**PROBLEM TO WORK ON:** Given the material below, output exactly the lines from the line with "analysis of liver" to the line with "carcinoma (testis) tissue", both ends included, and no other lines.

*** DATA BLOCK

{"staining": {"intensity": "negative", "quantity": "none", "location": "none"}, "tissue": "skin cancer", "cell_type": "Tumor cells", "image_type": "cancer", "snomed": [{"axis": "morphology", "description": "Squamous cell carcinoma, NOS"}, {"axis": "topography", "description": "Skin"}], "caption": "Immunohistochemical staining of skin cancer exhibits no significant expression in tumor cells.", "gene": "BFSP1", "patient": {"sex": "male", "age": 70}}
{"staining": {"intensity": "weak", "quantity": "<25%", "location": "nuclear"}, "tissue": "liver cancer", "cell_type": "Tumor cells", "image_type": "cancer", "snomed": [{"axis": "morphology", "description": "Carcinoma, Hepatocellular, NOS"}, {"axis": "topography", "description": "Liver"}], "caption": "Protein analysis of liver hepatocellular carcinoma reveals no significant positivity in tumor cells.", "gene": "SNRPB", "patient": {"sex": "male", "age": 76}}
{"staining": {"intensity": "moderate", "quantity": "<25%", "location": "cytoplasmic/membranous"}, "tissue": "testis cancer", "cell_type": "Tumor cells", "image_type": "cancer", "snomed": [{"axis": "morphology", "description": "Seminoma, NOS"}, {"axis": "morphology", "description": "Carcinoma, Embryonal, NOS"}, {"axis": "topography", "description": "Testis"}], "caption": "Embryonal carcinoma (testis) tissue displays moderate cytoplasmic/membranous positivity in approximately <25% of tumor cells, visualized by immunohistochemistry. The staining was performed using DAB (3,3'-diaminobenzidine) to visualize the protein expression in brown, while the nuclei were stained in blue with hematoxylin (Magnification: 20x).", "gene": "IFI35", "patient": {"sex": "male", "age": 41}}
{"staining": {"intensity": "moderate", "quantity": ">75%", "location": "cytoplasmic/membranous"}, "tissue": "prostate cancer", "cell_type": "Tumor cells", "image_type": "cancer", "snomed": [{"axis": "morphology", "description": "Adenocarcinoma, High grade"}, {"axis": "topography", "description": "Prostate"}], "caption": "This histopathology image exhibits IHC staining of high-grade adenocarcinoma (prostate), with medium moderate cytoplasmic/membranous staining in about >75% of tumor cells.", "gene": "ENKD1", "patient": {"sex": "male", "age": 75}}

******

**YOUR RESPONSE:**
{"staining": {"intensity": "weak", "quantity": "<25%", "location": "nuclear"}, "tissue": "liver cancer", "cell_type": "Tumor cells", "image_type": "cancer", "snomed": [{"axis": "morphology", "description": "Carcinoma, Hepatocellular, NOS"}, {"axis": "topography", "description": "Liver"}], "caption": "Protein analysis of liver hepatocellular carcinoma reveals no significant positivity in tumor cells.", "gene": "SNRPB", "patient": {"sex": "male", "age": 76}}
{"staining": {"intensity": "moderate", "quantity": "<25%", "location": "cytoplasmic/membranous"}, "tissue": "testis cancer", "cell_type": "Tumor cells", "image_type": "cancer", "snomed": [{"axis": "morphology", "description": "Seminoma, NOS"}, {"axis": "morphology", "description": "Carcinoma, Embryonal, NOS"}, {"axis": "topography", "description": "Testis"}], "caption": "Embryonal carcinoma (testis) tissue displays moderate cytoplasmic/membranous positivity in approximately <25% of tumor cells, visualized by immunohistochemistry. The staining was performed using DAB (3,3'-diaminobenzidine) to visualize the protein expression in brown, while the nuclei were stained in blue with hematoxylin (Magnification: 20x).", "gene": "IFI35", "patient": {"sex": "male", "age": 41}}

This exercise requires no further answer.